Recorded information -
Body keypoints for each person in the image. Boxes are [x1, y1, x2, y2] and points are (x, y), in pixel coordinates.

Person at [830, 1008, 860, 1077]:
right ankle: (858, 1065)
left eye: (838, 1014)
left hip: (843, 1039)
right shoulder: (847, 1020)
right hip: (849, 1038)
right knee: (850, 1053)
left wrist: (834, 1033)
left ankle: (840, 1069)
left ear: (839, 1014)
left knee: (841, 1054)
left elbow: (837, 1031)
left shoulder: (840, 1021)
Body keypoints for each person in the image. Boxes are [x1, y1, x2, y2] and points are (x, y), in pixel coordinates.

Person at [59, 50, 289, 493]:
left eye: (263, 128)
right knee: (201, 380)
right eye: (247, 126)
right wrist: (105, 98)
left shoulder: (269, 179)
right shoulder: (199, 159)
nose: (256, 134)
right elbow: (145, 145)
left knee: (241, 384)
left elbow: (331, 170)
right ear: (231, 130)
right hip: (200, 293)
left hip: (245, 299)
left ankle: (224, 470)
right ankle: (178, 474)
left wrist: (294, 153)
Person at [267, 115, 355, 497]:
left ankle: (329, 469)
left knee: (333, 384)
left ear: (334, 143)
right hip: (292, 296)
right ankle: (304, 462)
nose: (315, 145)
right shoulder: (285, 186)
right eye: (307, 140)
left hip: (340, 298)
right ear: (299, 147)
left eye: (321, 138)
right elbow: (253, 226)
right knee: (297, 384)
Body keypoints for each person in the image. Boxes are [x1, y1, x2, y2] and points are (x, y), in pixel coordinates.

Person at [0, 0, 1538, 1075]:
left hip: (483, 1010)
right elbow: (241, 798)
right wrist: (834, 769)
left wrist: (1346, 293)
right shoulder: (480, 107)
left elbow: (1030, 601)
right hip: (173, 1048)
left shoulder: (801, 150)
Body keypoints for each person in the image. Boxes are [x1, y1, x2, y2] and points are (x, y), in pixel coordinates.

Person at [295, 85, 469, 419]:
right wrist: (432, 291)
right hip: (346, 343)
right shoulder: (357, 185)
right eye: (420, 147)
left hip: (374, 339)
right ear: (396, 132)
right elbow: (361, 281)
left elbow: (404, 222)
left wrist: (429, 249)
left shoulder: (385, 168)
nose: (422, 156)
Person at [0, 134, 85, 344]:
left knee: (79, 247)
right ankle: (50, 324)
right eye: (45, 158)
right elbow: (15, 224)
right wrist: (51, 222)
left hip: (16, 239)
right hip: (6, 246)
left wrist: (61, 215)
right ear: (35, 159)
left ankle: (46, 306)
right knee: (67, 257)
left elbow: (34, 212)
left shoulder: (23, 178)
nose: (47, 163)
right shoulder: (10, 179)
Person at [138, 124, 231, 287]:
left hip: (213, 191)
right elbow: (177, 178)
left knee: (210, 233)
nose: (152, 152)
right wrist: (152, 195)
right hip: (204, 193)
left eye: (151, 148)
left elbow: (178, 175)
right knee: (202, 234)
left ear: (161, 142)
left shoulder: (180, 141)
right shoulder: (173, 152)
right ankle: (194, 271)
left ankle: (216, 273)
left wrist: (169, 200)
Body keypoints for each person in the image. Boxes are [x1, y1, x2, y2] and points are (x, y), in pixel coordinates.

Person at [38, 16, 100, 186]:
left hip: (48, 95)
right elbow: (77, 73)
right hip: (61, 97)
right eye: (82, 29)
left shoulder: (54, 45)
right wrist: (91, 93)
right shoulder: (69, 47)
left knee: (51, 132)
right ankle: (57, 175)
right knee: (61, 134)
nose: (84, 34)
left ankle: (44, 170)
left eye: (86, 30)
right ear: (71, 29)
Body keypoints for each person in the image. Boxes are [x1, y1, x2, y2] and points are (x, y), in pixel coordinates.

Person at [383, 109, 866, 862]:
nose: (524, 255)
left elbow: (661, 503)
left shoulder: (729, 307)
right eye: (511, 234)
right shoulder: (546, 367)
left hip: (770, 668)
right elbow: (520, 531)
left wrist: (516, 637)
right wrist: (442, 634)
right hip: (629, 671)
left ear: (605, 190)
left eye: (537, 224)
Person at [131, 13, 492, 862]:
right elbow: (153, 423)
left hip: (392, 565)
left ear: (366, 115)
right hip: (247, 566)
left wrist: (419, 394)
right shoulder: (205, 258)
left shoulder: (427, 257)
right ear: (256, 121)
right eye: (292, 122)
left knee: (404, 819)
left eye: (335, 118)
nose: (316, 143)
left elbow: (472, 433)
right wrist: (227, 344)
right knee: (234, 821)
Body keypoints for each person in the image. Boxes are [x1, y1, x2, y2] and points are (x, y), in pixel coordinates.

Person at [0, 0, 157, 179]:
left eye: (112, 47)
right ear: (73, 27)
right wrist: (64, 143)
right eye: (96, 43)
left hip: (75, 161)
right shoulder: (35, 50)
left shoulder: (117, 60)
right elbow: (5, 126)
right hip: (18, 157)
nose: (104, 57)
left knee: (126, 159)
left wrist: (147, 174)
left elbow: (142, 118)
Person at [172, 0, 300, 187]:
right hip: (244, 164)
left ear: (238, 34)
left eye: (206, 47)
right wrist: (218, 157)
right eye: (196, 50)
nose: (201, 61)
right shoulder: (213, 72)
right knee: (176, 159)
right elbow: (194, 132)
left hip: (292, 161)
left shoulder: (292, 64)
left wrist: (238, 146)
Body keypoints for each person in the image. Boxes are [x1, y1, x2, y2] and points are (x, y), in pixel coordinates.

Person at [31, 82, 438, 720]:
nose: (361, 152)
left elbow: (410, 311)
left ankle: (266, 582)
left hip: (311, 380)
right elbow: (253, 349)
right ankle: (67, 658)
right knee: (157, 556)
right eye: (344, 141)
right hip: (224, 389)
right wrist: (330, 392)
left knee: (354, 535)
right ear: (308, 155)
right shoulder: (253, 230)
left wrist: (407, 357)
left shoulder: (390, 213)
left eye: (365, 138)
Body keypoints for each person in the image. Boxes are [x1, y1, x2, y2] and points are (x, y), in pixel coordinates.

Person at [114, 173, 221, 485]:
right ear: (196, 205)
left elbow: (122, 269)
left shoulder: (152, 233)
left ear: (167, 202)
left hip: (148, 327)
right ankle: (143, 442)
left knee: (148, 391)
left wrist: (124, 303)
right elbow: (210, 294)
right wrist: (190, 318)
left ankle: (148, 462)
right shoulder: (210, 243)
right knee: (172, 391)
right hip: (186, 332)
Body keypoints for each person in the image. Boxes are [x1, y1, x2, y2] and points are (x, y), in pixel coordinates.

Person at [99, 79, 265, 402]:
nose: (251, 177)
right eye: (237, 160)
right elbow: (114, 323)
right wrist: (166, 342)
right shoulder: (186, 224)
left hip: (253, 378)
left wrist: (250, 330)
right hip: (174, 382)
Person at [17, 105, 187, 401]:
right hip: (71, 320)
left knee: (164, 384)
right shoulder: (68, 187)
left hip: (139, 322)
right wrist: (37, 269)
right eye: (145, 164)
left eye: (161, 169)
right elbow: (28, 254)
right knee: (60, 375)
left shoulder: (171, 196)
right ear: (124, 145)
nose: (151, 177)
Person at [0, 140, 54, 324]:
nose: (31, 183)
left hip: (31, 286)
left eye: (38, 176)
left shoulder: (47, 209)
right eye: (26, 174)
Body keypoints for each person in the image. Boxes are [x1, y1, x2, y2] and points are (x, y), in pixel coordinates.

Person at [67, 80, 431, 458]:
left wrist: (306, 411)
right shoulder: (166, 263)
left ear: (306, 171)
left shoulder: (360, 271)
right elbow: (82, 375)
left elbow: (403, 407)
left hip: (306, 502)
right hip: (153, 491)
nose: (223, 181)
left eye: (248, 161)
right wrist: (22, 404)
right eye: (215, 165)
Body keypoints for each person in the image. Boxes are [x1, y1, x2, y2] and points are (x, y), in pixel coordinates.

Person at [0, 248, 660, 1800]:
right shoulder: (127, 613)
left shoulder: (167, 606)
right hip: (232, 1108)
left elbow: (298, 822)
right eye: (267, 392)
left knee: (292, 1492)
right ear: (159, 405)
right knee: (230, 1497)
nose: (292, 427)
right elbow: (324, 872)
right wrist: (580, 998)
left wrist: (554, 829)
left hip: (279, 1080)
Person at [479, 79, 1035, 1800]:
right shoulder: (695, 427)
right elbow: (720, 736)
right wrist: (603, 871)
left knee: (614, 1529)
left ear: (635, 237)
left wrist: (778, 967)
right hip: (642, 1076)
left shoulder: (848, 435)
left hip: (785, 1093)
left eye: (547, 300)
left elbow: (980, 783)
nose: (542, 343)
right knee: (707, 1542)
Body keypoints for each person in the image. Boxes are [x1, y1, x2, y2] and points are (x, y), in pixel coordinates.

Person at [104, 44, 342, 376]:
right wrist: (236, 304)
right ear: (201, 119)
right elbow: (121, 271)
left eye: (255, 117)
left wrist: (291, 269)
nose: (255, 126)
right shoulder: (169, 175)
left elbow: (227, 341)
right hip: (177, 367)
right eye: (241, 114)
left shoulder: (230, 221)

What needs to be done - Exact lines only, please: output the listing from the first line to the line with "left wrist: (834, 1033)", both included.

Your solution -
Body keypoints for each person in the image. Boxes are [x1, y1, x2, y2] and points are (x, y), in pixel coordinates.

Person at [830, 1008, 860, 1077]:
right ankle: (858, 1065)
left eye: (838, 1014)
left hip: (843, 1039)
right shoulder: (847, 1020)
right hip: (849, 1038)
right knee: (850, 1053)
left wrist: (834, 1033)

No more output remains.